[In theaters and Video on Demand.]
Even with its murky story and assorted other shortcomings, “The Congress” is a wildly original and memorable experience, the sort of movie that lodges itself in your head whether you fully understand it or not. Melancholic, thoughtful, and completely animated for half of its running time, the film looks at issues both broad (technology, self-image, the nature of the soul) and narrow (Hollywood’s treatment of actresses over 40, the assembly-line process by which most movies are made). It’s meta-referential, partially based on a Stanislaw Lem novel, loosely satiric, and vaguely disquieting. We’ve seen all of the film’s elements before, but this combination of them is heady and new.
Written and directed by Ari Folman (who made the poignant animated autobiography “Waltz with Bashir”), “The Congress” stars Robin Wright as a fictionalized version of herself, a once-promising actress and potential Hollywood A-lister who has faded into relative obscurity. Here she is the mother of two children, teenage Sarah (Sami Gayle) and young Aaron (Kodi Smit-McPhee), whom she lives with in a converted airplane hangar in the California desert. Aaron’s health problems have given Robin an excuse to drop out of public life and essentially abandon her career, which was floundering anyway because of her indecisiveness.

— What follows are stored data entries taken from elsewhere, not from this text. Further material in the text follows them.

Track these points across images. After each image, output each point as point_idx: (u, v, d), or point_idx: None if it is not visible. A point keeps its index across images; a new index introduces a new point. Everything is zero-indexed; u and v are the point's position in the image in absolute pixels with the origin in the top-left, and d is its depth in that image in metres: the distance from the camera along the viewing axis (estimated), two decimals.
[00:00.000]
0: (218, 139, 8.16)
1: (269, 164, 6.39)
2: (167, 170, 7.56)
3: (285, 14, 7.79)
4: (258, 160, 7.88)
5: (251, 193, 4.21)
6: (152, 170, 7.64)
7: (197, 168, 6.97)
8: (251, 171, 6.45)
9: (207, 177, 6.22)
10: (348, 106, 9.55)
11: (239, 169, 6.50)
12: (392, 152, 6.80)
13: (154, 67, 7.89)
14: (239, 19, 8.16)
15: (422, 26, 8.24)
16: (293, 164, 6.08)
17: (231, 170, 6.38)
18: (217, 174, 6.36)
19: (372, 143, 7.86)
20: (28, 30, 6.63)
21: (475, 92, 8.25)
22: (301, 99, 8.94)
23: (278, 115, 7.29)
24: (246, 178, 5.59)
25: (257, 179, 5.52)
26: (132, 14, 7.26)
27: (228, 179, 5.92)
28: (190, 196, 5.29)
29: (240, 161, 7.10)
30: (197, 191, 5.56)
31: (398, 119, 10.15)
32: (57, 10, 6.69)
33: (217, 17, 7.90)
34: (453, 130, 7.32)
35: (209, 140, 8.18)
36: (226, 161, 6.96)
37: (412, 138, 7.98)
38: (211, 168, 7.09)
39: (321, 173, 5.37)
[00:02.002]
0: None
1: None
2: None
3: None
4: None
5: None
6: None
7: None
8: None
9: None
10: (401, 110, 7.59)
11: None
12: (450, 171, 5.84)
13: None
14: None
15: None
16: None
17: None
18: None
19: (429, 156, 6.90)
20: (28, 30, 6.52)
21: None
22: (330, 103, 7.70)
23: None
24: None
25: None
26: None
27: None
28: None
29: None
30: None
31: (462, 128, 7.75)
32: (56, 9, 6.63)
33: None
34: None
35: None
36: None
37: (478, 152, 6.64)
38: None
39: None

Her longtime agent, Al (Harvey Keitel), a paternal man with genuine affection for her, comes to Robin with an offer. Technological advancements now allow movie studios to “scan” an actor into a database — not just their physical dimensions but their emotions, voice, and delivery — and then use those bytes and pixels to create entirely new performances. An actor thus scanned can keep appearing in movies forever without doing any more work, all at the discretion of the studio that did the scanning and paid for the rights to the person’s image.
Robin is against the idea despite the massive paycheck being offered, but she eventually concedes, more because the story requires it than for any other discernible reason. The actual scanning scene, in which Robin must deliver a wide range of emotions while listening to a charming anecdote from Al, doesn’t quite hit the emotional mark it’s aiming for, but we get the idea.

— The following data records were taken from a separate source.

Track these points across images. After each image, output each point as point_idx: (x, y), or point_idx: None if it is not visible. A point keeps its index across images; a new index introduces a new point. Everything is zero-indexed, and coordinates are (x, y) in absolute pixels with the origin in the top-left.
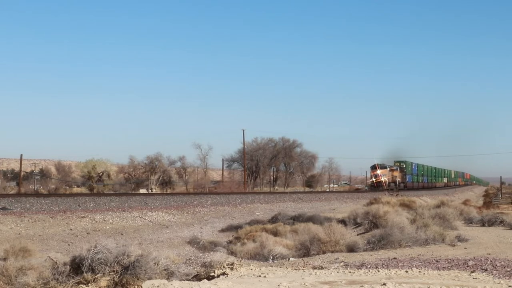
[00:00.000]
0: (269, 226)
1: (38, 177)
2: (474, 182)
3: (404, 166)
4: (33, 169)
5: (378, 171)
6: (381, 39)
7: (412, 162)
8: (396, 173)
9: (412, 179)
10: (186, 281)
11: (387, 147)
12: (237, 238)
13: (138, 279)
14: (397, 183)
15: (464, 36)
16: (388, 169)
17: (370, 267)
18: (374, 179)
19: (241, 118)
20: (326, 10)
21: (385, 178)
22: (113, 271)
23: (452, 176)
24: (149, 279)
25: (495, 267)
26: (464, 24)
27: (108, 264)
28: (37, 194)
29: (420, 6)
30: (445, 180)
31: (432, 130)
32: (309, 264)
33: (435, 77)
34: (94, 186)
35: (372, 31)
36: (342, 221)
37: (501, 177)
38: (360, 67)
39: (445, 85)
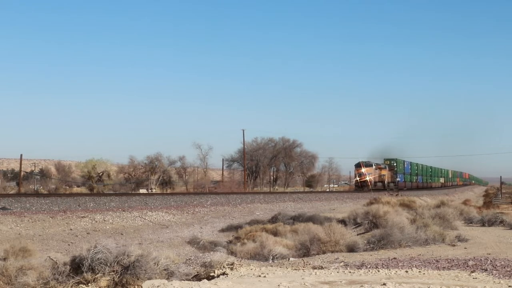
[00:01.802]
0: (269, 226)
1: (38, 177)
2: (473, 182)
3: (395, 164)
4: (33, 169)
5: (363, 169)
6: (381, 39)
7: (404, 161)
8: (385, 172)
9: (404, 179)
10: (186, 281)
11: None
12: (237, 238)
13: (138, 279)
14: (385, 182)
15: (465, 36)
16: (374, 167)
17: (370, 267)
18: (358, 178)
19: (241, 118)
20: (327, 10)
21: (371, 177)
22: (113, 271)
23: (450, 176)
24: (149, 279)
25: (495, 267)
26: (464, 24)
27: (108, 264)
28: (37, 194)
29: (421, 6)
30: (442, 180)
31: (432, 129)
32: (309, 264)
33: (435, 77)
34: (94, 186)
35: (372, 31)
36: (342, 221)
37: (501, 177)
38: (360, 67)
39: (445, 85)
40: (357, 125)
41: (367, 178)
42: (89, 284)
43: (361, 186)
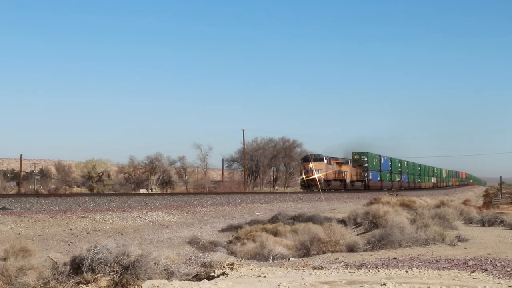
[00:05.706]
0: (269, 226)
1: (38, 177)
2: (471, 181)
3: (366, 159)
4: (33, 169)
5: (311, 165)
6: (381, 39)
7: (380, 155)
8: (347, 168)
9: (381, 177)
10: (186, 281)
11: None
12: (237, 238)
13: (138, 279)
14: (346, 181)
15: (466, 36)
16: (326, 161)
17: (370, 267)
18: (304, 176)
19: (241, 118)
20: (327, 11)
21: (321, 174)
22: (113, 271)
23: (444, 175)
24: (149, 279)
25: (495, 267)
26: (466, 24)
27: (108, 264)
28: (37, 194)
29: (421, 6)
30: (434, 179)
31: (432, 129)
32: (309, 264)
33: (435, 78)
34: (94, 186)
35: (372, 31)
36: (342, 221)
37: (501, 177)
38: (360, 67)
39: (445, 85)
40: (357, 125)
41: (316, 176)
42: (89, 284)
43: (308, 186)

Now we come to the real meat of the film, 20 years later, when the flesh-and-blood Robin is totally off the grid while the scanned Robin is a major action star. Technology has advanced to the point where people can ingest a drug that turns them into animated characters, either ‘toon versions of themselves or of other people. There are entire communities that are “restricted animated zones,” populated by people who have become cartoons (or who are sharing the hallucination of being cartoons, anyway). Robin attends a Futuristic Congress meeting being held in such a place, giving us a dazzling and surreal animated sequence that completely changes the direction of the film before bringing it back to where it started.
Folman takes us down a sci-fi rabbit hole into increasingly weird scenarios, painting the future as a series of scary hallucinogens and nonstop existential crises. What is real? What substantial difference is there, really, between experiencing something and just vividly imagining that you’ve experienced it, especially if the latter can produce the same memories and emotional scars? Movie Robin navigates these and other thorny questions delicately, the real Robin Wright’s strong, sympathetic performance keeping us fascinated even when we don’t quite grasp all the “rules” of this animated world. If nothing else, we can always relate to the character’s desire to protect her children in a world that’s gradually tearing down our real selves and replacing them with avatars.